MCZhi/DIPP

An error encountered when running open_loop_test.py

Closed this issue · 2 comments

J1dan commented

Hello, hope you are doing well. After training the model, when I run the command
python open_loop_test.py --name open_loop --test_set ./ValData/ --model_path ./training_log/DIPP/model_1_1.6529.pth --use_planning --render --save --device cpu
, I encounter an error
tensorflow.python.framework.errors_impl.DataLossError: corrupted record at 0 [Op:IteratorGetNext].
Below is the log. ValData is the directory where I put the validation data. Could you please help with it? Thanks.

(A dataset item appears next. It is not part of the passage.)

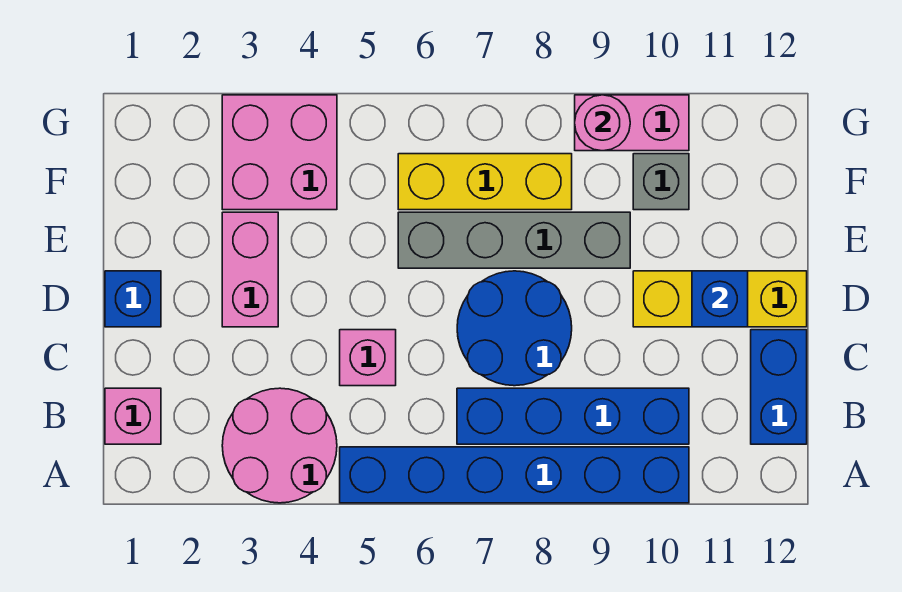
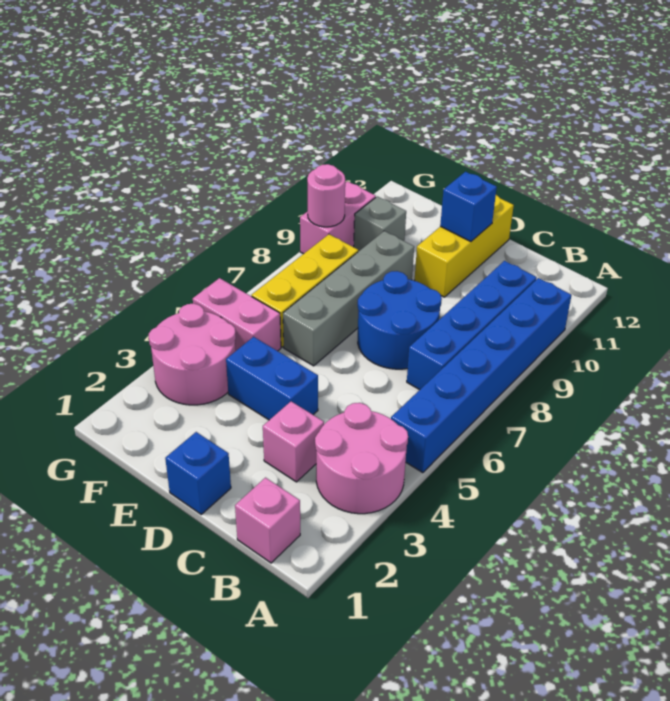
blue 1x2 brick [751,330,807,444] -> blue 1x2 brick moved to [226,337,318,420]
pink 1x1 brick [340,330,396,386] -> pink 1x1 brick moved to [263,402,324,482]
pink 1x2 brick [222,212,278,327] -> pink 1x2 brick moved to [193,278,281,351]
pink 2x2 brick [222,95,337,210] -> pink 2x2 round brick [149,304,236,405]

2022-10-24 11:54:56.033651: I tensorflow/stream_executor/cuda/cuda_gpu_executor.cc:937] successful NUMA node read from SysFS had negative value (-1), but there must be at least one NUMA node, so returning NUMA node zero
2022-10-24 11:54:56.033936: I tensorflow/stream_executor/cuda/cuda_gpu_executor.cc:937] successful NUMA node read from SysFS had negative value (-1), but there must be at least one NUMA node, so returning NUMA node zero
2022-10-24 11:54:56.034017: I tensorflow/stream_executor/cuda/cuda_gpu_executor.cc:937] successful NUMA node read from SysFS had negative value (-1), but there must be at least one NUMA node, so returning NUMA node zero
------------- open_loop -------------
Use integrated planning module: True
Use device: cpu
2022-10-24 11:54:56.166509: I tensorflow/core/platform/cpu_feature_guard.cc:142] This TensorFlow binary is optimized with oneAPI Deep Neural Network Library (oneDNN) to use the following CPU instructions in performance-critical operations: AVX2 AVX512F FMA
To enable them in other operations, rebuild TensorFlow with the appropriate compiler flags.
2022-10-24 11:54:56.201599: I tensorflow/compiler/mlir/mlir_graph_optimization_pass.cc:185] None of the MLIR Optimization Passes are enabled (registered 2)
Traceback (most recent call last):
File "open_loop_test.py", line 227, in
open_loop_test()
File "open_loop_test.py", line 52, in open_loop_test
for scenario in scenarios:
File "/home/jidan/anaconda3/envs/DIPP/lib/python3.8/site-packages/tensorflow/python/data/ops/iterator_ops.py", line 761, in next
return self._next_internal()
File "/home/jidan/anaconda3/envs/DIPP/lib/python3.8/site-packages/tensorflow/python/data/ops/iterator_ops.py", line 744, in _next_internal
ret = gen_dataset_ops.iterator_get_next(
File "/home/jidan/anaconda3/envs/DIPP/lib/python3.8/site-packages/tensorflow/python/ops/gen_dataset_ops.py", line 2728, in iterator_get_next
_ops.raise_from_not_ok_status(e, name)
File "/home/jidan/anaconda3/envs/DIPP/lib/python3.8/site-packages/tensorflow/python/framework/ops.py", line 6941, in raise_from_not_ok_status
six.raise_from(core._status_to_exception(e.code, message), None)
File "", line 3, in raise_from
tensorflow.python.framework.errors_impl.DataLossError: corrupted record at 0 [Op:IteratorGetNext]

MCZhi commented

Hi, @J1dan, I guess that's the problem with the tensorflow when reading the tfrecord file. I don't know exactly what caused this error but you can try to reinstall the package waymo-open-dataset-tf-2-6-0.

J1dan commented

I just found that it is the test directory that I chosen that went wrong, which I used the processed data. After changing the path the problem is addressed. Thank you for your reply.